══ Supplied passage

Perspective gas interconnections but never converted into steel in the ground

Across South-East Europe’s gas sector, feasibility studies have become a permanent layer of the energy system rather than a transitional step toward construction. The region is not short of concepts, routes, demand forecasts or engineering detail. What it lacks is the moment when capital, regulation and political ownership converge tightly enough to force execution. The result is a recognizable pattern in which the same projects resurface every two to three years, refreshed with updated assumptions, adjusted volumes and revised cost curves, but never converted into steel in the ground.

The Ionian–Adriatic Pipeline illustrates this condition in its purest form. Conceived as a strategic extension linking Albania’s TAP entry point through Montenegro and Bosnia and Herzegovina to Croatia, IAP has accumulated more than a decade of analytical work. Successive feasibility and pre-FEED phases have refined routing, compressor placement and capacity scenarios, usually clustered around 5–7 bcm per year in nominal design capacity. Capital expenditure estimates have oscillated between €1.8 and €2.4 billion, depending on route length, terrain treatment and compression assumptions. Each iteration confirms technical feasibility and regional relevance. None resolves the decisive question of who underwrites early underutilisation. Transit states expect security and geopolitical value, but no anchor shipper has committed to ship-or-pay volumes sufficient to support debt service in the first operating years. Without those commitments, lenders price the risk as sovereign-adjacent, while governments hesitate to assume contingent liabilities of €300–400 million per country. The pipeline therefore remains permanently “strategic” and permanently unbuilt, sustained by its narrative value rather than by a balance-sheet-ready structure.

════

Directive 1: Copy the records word for word, starting at the line containing "administrator will simply" and running through the last line of the records. Leave out the pictures.

══ Information shown

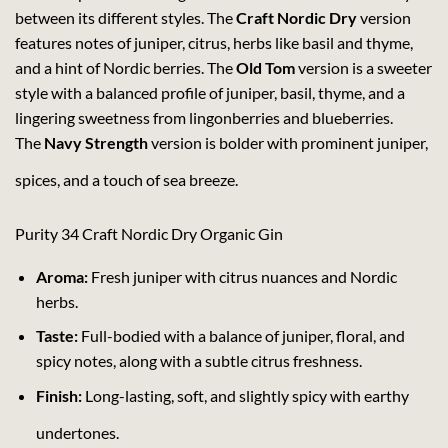
between its different styles. The
Craft Nordic Dry
version
features notes of juniper, citrus, herbs like basil and thyme,
and a hint of Nordic berries. The
Old Tom
version is a sweeter
style with a balanced profile of juniper, basil, thyme, and a
lingering sweetness from lingonberries and blueberries.
The
Navy Strength
version is bolder with prominent juniper,
spices, and a touch of sea breeze.
Purity 34 Craft Nordic Dry Organic Gin
Aroma:
Fresh juniper with citrus nuances and Nordic
herbs.
Taste:
Full-bodied with a balance of juniper, floral, and
spicy notes, along with a subtle citrus freshness.
Finish:
Long-lasting, soft, and slightly spicy with earthy
undertones.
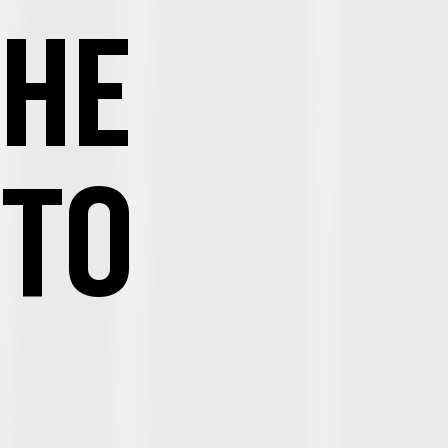
THE
 TO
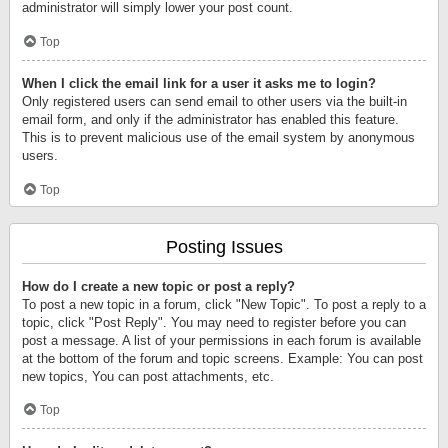
administrator will simply lower your post count.
Top
When I click the email link for a user it asks me to login?
Only registered users can send email to other users via the built-in
email form, and only if the administrator has enabled this feature.
This is to prevent malicious use of the email system by anonymous
users.
Top
Posting Issues
How do I create a new topic or post a reply?
To post a new topic in a forum, click "New Topic". To post a reply to a
topic, click "Post Reply". You may need to register before you can
post a message. A list of your permissions in each forum is available
at the bottom of the forum and topic screens. Example: You can post
new topics, You can post attachments, etc.
Top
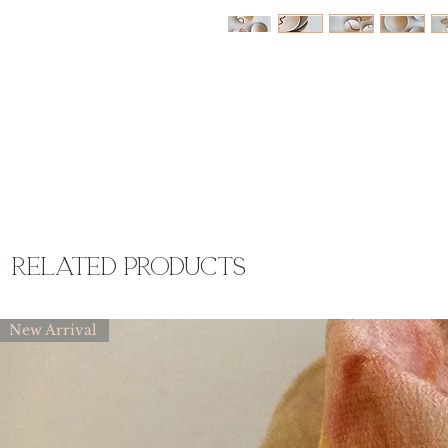
related products
New Arrival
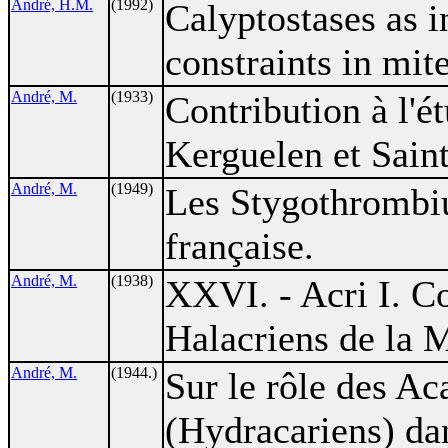
André, H.M.
(1992)
Calyptostases as 
constraints in mit
André, M.
(1933)
Contribution à l'é
Kerguelen et Saint
André, M.
(1949)
Les Stygothrombiu
française.
André, M.
(1938)
XXVI. - Acri I. Co
Halacriens de la 
André, M.
(1944.)
Sur le rôle des Ac
(Hydracariens) dan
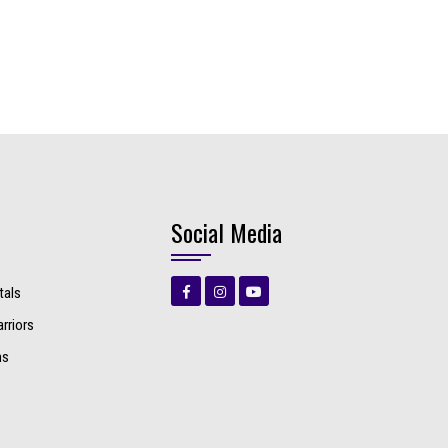
Social Media
tals
rriors
ns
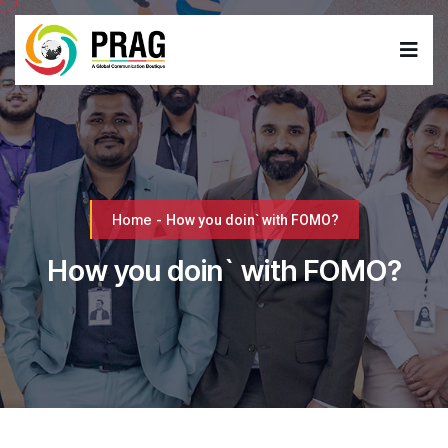
Home
-
How you doin` with FOMO?
How you doin` with FOMO?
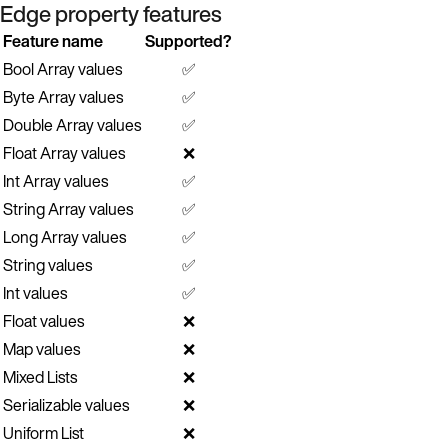
Edge property features
Feature name
Supported?
Bool Array values
✅
Byte Array values
✅
Double Array values
✅
Float Array values
❌
Int Array values
✅
String Array values
✅
Long Array values
✅
String values
✅
Int values
✅
Float values
❌
Map values
❌
Mixed Lists
❌
Serializable values
❌
Uniform List
❌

════

Directive 2: Continue the text on South-East Europe's stalled gas interconnections from the point where it stops.

Reply 1:
administrator will simply lower your post count.
Top
When I click the email link for a user it asks me to login?
Only registered users can send email to other users via the built-in
email form, and only if the administrator has enabled this feature.
This is to prevent malicious use of the email system by anonymous
users.
Top
Posting Issues
How do I create a new topic or post a reply?
To post a new topic in a forum, click "New Topic". To post a reply to a
topic, click "Post Reply". You may need to register before you can
post a message. A list of your permissions in each forum is available
at the bottom of the forum and topic screens. Example: You can post
new topics, You can post attachments, etc.
Top
related products
New Arrival
André, H.M.
(1992)
Calyptostases as 
constraints in mit
André, M.
(1933)
Contribution à l'é
Kerguelen et Saint
André, M.
(1949)
Les Stygothrombiu
française.
André, M.
(1938)
XXVI. - Acri I. Co
Halacriens de la 
André, M.
(1944.)
Sur le rôle des Ac
(Hydracariens) dan
Social Media
tals
rriors
ns
Home
-
How you doin` with FOMO?
How you doin` with FOMO?
Edge property features
Feature name
Supported?
Bool Array values
✅
Byte Array values
✅
Double Array values
✅
Float Array values
❌
Int Array values
✅
String Array values
✅
Long Array values
✅
String values
✅
Int values
✅
Float values
❌
Map values
❌
Mixed Lists
❌
Serializable values
❌
Uniform List
❌

Reply 2:
Montenegro’s gasification story follows a similar arc but at a national scale. Over multiple planning cycles, the country has commissioned masterplans, economic assessments and tariff models for introducing gas into an energy system that currently has none. The LNG terminal concept at the Port of Bar sits at the centre of this vision, usually presented as a modular facility with 0.5–1.0 bcm per year of regasification capacity, expandable over time. Estimated upfront investment ranges from €180 to €250 million for a small-scale terminal and associated infrastructure, excluding downstream distribution and grid reinforcement. On paper, the numbers are manageable. In practice, the project stalls because the state has never resolved whether gas infrastructure is a regulated public utility with guaranteed cost recovery or a merchant asset exposed to volume and price risk. Without a tariff decision and without an anchor offtaker willing to commit to 0.2–0.3 bcm per year on long-term terms, EPCG and potential private partners cannot structure bankable contracts. Each new study postpones that decision, allowing the concept to survive politically while avoiding the fiscal and regulatory commitments that construction would require.

Bosnia and Herzegovina’s Southern Gas Interconnection demonstrates how governance uncertainty can trap a project in perpetual feasibility even when demand is real. The interconnector, designed to link Croatia’s system to central Bosnia, has been costed repeatedly at around €100–150 million, a relatively modest figure by regional infrastructure standards. Demand projections consistently show initial flows of 0.5–1.0 bcm per year, sufficient to displace higher-cost and less secure supply routes. Yet the project has remained stalled because no uncontested project owner exists. Disputes over transmission operator authority, tariff jurisdiction and political control mean that every feasibility implicitly assumes a governance solution that never materialises. Lenders view this as unquantifiable political risk, effectively inflating the cost of capital beyond viability. The study remains valid; the institutional framework does not.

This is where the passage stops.